Last week, a group of Carnegie Mellon University seniors gave their recommendations for autonomous vehicle policy to Pittsburgh City Council.
The students, who are in the ethics, history and public policy program at CMU, focused on ways that self-driving vehicles could address areas underserved by public transportation, an idea that advocates of the technology have stressed.
As a case study, the students used Duquesne, Pa., where some residents have to walk half a mile to mile on a street with no sidewalks to the closest bus stop. Among the students’ recommendations was using autonomous shuttles to increase mobility for those who don’t live in walking distance from the closest bus stop.

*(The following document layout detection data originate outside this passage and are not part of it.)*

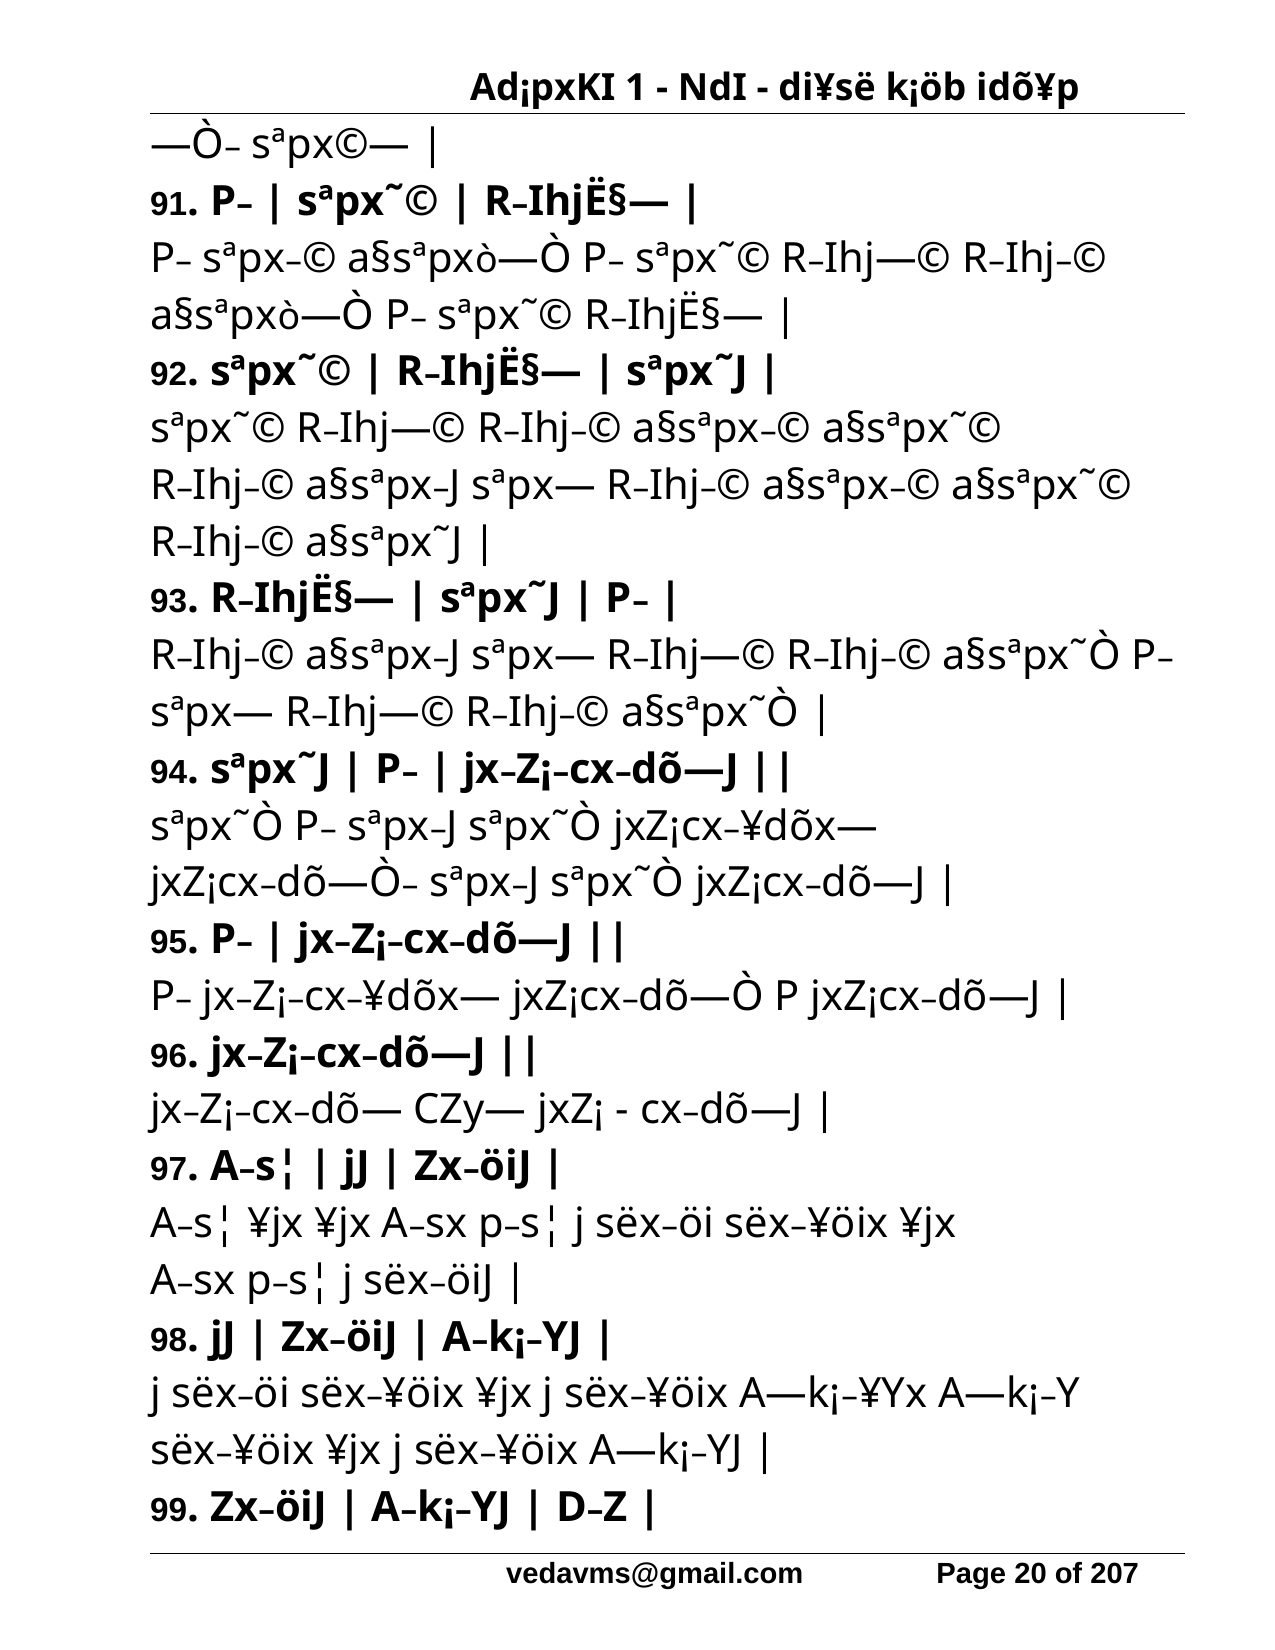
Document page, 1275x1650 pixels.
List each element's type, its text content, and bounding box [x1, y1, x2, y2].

text P– sªpx–© a§sªpxò—Ò P– sªpx˜© R–Ihj—© R–Ihj–© a§sªpxò—Ò P– sªpx˜© R–IhjË§— | [150, 228, 1185, 341]
text j sëx–öi sëx–¥öix ¥jx j sëx–¥öix A—k¡–¥Yx A—k¡–Y [150, 1363, 1185, 1420]
text 98. jJ | Zx–öiJ | A–k¡–YJ | [150, 1306, 1185, 1363]
text R–Ihj–© a§sªpx–J sªpx— R–Ihj—© R–Ihj–© a§sªpx˜Ò P– sªpx— R–Ihj—© R–Ihj–© a§sªpx˜Ò | [150, 625, 1185, 739]
text 95. P– | jx–Z¡–cx–dõ—J || [150, 909, 1185, 966]
text 94. sªpx˜J | P– | jx–Z¡–cx–dõ—J || [150, 739, 1185, 795]
text 96. jx–Z¡–cx–dõ—J || [150, 1022, 1185, 1079]
text 92. sªpx˜© | R–IhjË§— | sªpx˜J | [150, 341, 1185, 398]
text R–Ihj–© a§sªpx–J sªpx— R–Ihj–© a§sªpx–© a§sªpx˜© R–Ihj–© a§sªpx˜J | [150, 455, 1185, 568]
text jx–Z¡–cx–dõ— CZy— jxZ¡ - cx–dõ—J | [150, 1079, 1185, 1136]
text 97. A–s¦ | jJ | Zx–öiJ | [150, 1136, 1185, 1193]
text 99. Zx–öiJ | A–k¡–YJ | D–Z | [150, 1477, 1185, 1533]
text sªpx˜© R–Ihj—© R–Ihj–© a§sªpx–© a§sªpx˜© [150, 398, 1185, 455]
text jxZ¡cx–dõ—Ò– sªpx–J sªpx˜Ò jxZ¡cx–dõ—J | [150, 852, 1185, 909]
text sªpx˜Ò P– sªpx–J sªpx˜Ò jxZ¡cx–¥dõx— [150, 795, 1185, 852]
text Atzò—Ò– Pxtz– dtzò—Ò– sªpx–©– a§sªpx–ò– Òxtz– dtzò—Ò– sªpx©— | [150, 114, 1185, 171]
text A–s¦ ¥jx ¥jx A–sx p–s¦ j sëx–öi sëx–¥öix ¥jx [150, 1193, 1185, 1249]
text A–sx p–s¦ j sëx–öiJ | [150, 1249, 1185, 1306]
text sëx–¥öix ¥jx j sëx–¥öix A—k¡–YJ | [150, 1420, 1185, 1477]
text 93. R–IhjË§— | sªpx˜J | P– | [150, 568, 1185, 625]
text P– jx–Z¡–cx–¥dõx— jxZ¡cx–dõ—Ò P jxZ¡cx–dõ—J | [150, 966, 1185, 1022]
text 91. P– | sªpx˜© | R–IhjË§— | [150, 171, 1185, 228]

Watch the entire post agenda presentation here.
And that made us wonder — what is the current crossover between public transit access and where self-driving cars are testing?
Creating a bus and self-driving car map
While the students used Duquesne, Pa. as their case study, this map focuses on neighborhoods in the city, since that’s where we have the most data on self-driving car sightings.
Using the Port Authority of Allegheny County’s Trip Planner and the neighborhood search, we color coded each neighborhood based on how many bus routes go to that neighborhood. (Note: This map doesn’t track bus frequency, just the number of bus routes that touch that neighborhood.)
Downtown is purple, the most heavily visited by buses. Red neighborhoods are the next most visited by buses, followed by dark orange, light orange and yellow, where there are the fewest bus routes.
The neighborhoods with visible outlines denote at least one self-driving car sighting in that neighborhood, per our original map. (More on that map below)
While the self-driving car sightings tend to be heavier in the East End, autonomous cars also tend to be in the eastern neighborhoods that also have the most bus routes.
However, there are a few neighborhoods to the north and west — Troy Hill, Spring Hill-City View and Westwood — that have the fewest bus routes, but also have at least one self-driving car sighting. In Spring Hill-City View, that sighting was an Uber northbound on I-279, possibly on it’s way to McKnight Road where Uber has confirmed its testing.
Here’s the map, and check out the interactive version here.
Tracking self-driving car testing
Thanks to tips from readers (keep ‘em coming) and observations from our staff, we’re continuing to update our self-driving car map that we launched this fall.
Here’s the latest version (see the interactive map) and a reminder of the color key:
- Purple is for Uber. (Neighborhoods shaded purple are where the cars are regularly spotted and/or picking up and dropping off ride share users)
- Blue is for Argo AI.
- Orange is for all other companies.